Following unprecedented success on the natural language tasks, Transformers have been successfully applied to several computer vision problems, achieving state-of-the-art results and prompting researchers to reconsider the supremacy of convolutional neural networks (CNNs) as {de facto} operators. Capitalizing on these advances in computer vision, the medical imaging field has also witnessed growing interest for Transformers that can capture global context compared to CNNs with local receptive fields. Inspired from this transition, in this survey, we attempt to provide a comprehensive review of the applications of Transformers in medical imaging covering various aspects, ranging from recently proposed architectural designs to unsolved issues. Specifically, we survey the use of Transformers in medical image segmentation, detection, classification, reconstruction, synthesis, registration, clinical report generation, and other tasks.

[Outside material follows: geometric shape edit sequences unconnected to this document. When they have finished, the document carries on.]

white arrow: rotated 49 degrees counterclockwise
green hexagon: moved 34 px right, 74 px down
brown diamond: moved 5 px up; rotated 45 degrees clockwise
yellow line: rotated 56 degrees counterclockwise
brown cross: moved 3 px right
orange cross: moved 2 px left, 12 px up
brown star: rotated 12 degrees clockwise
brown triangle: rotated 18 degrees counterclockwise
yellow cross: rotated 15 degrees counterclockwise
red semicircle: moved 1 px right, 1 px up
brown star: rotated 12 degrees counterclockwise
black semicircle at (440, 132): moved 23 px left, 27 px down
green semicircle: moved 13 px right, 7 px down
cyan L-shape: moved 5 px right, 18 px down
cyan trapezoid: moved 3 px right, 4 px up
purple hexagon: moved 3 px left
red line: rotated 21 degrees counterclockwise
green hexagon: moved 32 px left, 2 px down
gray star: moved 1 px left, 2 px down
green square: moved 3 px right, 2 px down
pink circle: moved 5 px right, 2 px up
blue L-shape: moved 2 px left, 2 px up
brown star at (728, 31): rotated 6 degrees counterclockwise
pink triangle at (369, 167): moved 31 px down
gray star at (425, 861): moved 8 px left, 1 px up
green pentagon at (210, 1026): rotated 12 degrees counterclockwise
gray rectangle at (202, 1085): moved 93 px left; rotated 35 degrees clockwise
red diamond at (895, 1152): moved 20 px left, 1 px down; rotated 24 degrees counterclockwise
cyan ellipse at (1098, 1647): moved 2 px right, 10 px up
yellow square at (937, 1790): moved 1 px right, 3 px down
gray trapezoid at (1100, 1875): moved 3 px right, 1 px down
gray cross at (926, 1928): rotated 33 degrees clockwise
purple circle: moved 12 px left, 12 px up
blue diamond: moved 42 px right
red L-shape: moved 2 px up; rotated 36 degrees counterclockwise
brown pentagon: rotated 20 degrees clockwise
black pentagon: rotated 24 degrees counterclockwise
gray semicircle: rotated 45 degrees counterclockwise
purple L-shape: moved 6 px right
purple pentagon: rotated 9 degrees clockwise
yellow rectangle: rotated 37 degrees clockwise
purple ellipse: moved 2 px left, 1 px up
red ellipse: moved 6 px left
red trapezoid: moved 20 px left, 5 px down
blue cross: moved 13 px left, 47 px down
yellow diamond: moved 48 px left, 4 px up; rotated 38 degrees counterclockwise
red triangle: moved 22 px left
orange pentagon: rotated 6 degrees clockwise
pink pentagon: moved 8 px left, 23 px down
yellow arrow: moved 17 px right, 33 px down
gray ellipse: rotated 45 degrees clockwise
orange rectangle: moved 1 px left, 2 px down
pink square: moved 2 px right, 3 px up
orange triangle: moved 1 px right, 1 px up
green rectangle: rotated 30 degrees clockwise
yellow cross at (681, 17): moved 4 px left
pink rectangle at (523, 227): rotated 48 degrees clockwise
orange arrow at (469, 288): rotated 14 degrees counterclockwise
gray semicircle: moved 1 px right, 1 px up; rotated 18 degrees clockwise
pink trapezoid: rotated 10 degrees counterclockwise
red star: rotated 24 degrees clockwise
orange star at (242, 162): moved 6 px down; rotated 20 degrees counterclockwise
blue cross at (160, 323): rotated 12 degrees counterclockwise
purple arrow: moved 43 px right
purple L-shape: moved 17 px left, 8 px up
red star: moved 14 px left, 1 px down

In particular, for each of these applications, we develop taxonomy, identify application-specific challenges as well as provide insights to solve them, and highlight recent trends. Further, we provide a critical discussion of the field's current state as a whole, including the identification of key challenges, open problems, and outlining promising future directions. We hope this survey will ignite further interest in the community and provide researchers with an up-to-date reference regarding applications of Transformer models in medical imaging. Finally, to cope with the rapid development in this field, we intend to regularly update the relevant latest papers and their open-source implementations at \url{//github.com/fahadshamshad/awesome-transformers-in-medical-imaging}.